For this reason, bringing myself to see this movie wasn’t an easy task. The idea that a group that was so absolutely harsh on black women (and spoke proudly of nihilistic violence against other black men) would be reimagined as some sort of American heroes or champions of blackness is disheartening, although very much consistent with the role rap music has played in popular culture for nearly half of it’s existence.
The commercial for “Straight Outta Compton,” which curiously chooses a black cop as the face of the police brutality faced by members of the legendary rap group (though the actual movie would depict far more intense violence at the hands of white officers), even managed to find placement during the first Republican presidential debate — ironically airing just after the evening’s only question about the Black Lives Matter movement.
Trailer: 'Straight Outta Compton'
Play Video2:35
The group N.W.A. emerges from the streets of Compton, Calif., in the mid-1980s and revolutionizes pop culture with their brutally honest lyrics and stories about life in the hood. (Universal)
The reviews, penned almost exclusively for large publications by white male writers, are glowing. Complex ‘s Cameron Wolf referred to the film as“almost perfect,” short of a historically inaccurate baseball cap choice; another hailed it as “rewarding for viewers of any background. Except, perhaps, police.” AtVulture, David Edelstein makes an awkward reference to August Wilson’s play “Ma Rainey’s Black Bottom” — he might as well have said, “I know black art, like, really” — and calls it “intensely human and personal in its characterizations and attention to detail,” yet doesn’t mention the many women who somehow just didn’t make it to the story in any meaningful way (J.J. Fad, YoYo, for example.) Variety film critic Scott Foundas hasn’t a word to spare on the group’s misogyny. Wasn’t every writer expected to at least give the, “I know they’re sexist, but” caveat here?

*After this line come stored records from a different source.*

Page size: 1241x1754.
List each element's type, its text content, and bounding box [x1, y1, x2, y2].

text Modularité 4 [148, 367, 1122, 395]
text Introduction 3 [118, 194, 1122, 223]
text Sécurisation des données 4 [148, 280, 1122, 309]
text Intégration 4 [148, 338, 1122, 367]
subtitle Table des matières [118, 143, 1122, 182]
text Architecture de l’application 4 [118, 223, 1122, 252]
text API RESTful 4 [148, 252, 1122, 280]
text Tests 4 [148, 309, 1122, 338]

At least veteran Rolling Stone writer Peter Travers notes that the film would be better if it didn’t “sidestep the band’s misogyny, gay-bashing and malicious infighting,” but finds the final product to be “an amazement, an electrifying piece of hip-hop history that speaks urgently to right now.”
The “right now” is a national dialogue about the sort of police brutality experienced by the group’s members during their early days, and a mobilization of young people across the country against this violence.  But with a handful of notable exceptions (Tef Poe, Jasiri X, Talib Kweli and Kendrick Lamar among them) this moment is far less driven by rap and rappers than it is by black women. Groups like Black Lives Matter, Hands Up United, the Dream Defenders and other organizations that have been visible in places like Ferguson, Oakland and Chicago aren’t promoting the male-centric vision of black defiance that N.W.A. represented.
N.W.A’s gender issues aren’t explicitly addressed in “Straight Outta Compton,” but you’ll find hints of them in the film (and certainly the soundtrack.) Ice Cube (portrayed perfectly by son O’Shea Jackson, Jr.) is seen shoving a groupie out of a hotel room by her head and saying, “Bye, Felicia,” meant to be a humorous nod to the famous line from his film, “Friday.” Mothers, girlfriends and wives are present, but none are particularly dynamic or treated as essential to the men of the group. The fact that it was Tomika Woods Wright who let husband Eazy-E know how Jerry Heller had taken advantage of him is acknowledged, briefly.
On the song which provides the film’s title, Eazy spits “Smother your mother and make your sister think I love her,” and “You think I give a damn about a b*tch, I ain’t a sucker. ” On “Just Don’t Bite It, ” Ren opts to receive oral sex from a woman because “There’s a slight chance if I f**k she might burn me, and then I might have to shoot the ‘ho.”  And this was before the Cube-less second album “Niggaz4Life,” when the group took their misogyny up a notch (with tracks like“One Less Bitch” and “I’d Rather F**k You.”)
In an interview following the Rodney King beating, Ice Cube (who has recently departed the group and is flanked by members of the Nation of Islam) tells a reporter, “I’m a journalist, just like you, reporting what’s going on in the hood.” This is the messaging we have been sold about hip-hop for years, that rappers are telling the truth simply about what it means to be a black man in America. And persistently, that “reporting” has reduced black women to bitches, hoes and tricks — women who are shiftless and calculating, worth little other than whatever sexual services they are available to provide (willingly or otherwise.)
In the wake of the movie’s success (and it’s quality; I have no problem stating clearly that the film is brilliantly directed and acted), it seems audiences across the country may cast aside N.W.A.’s potent brand of misogyny and focus only the group’s willingness to speak plainly about their hatred of police. Unfortunately, it seems they hated black women just as much.  And those of us who’ve called that out (most especially Barnes) have been attacked, dismissed and shamed on social media as opportunists and haters of black men — so much so that one can’t help but wonder how many of my own peers share that same sexism.
It hurts to know that black women are (still!) expected to fall in line and celebrate any black male triumph, even when we are trampled in the process.As director Ava DuVernay succinctly tweeted, “To be a woman who loves hip hop is to be in love with your abuser.” When it comes to N.W.A, I guess I just love myself — and my sisters — more.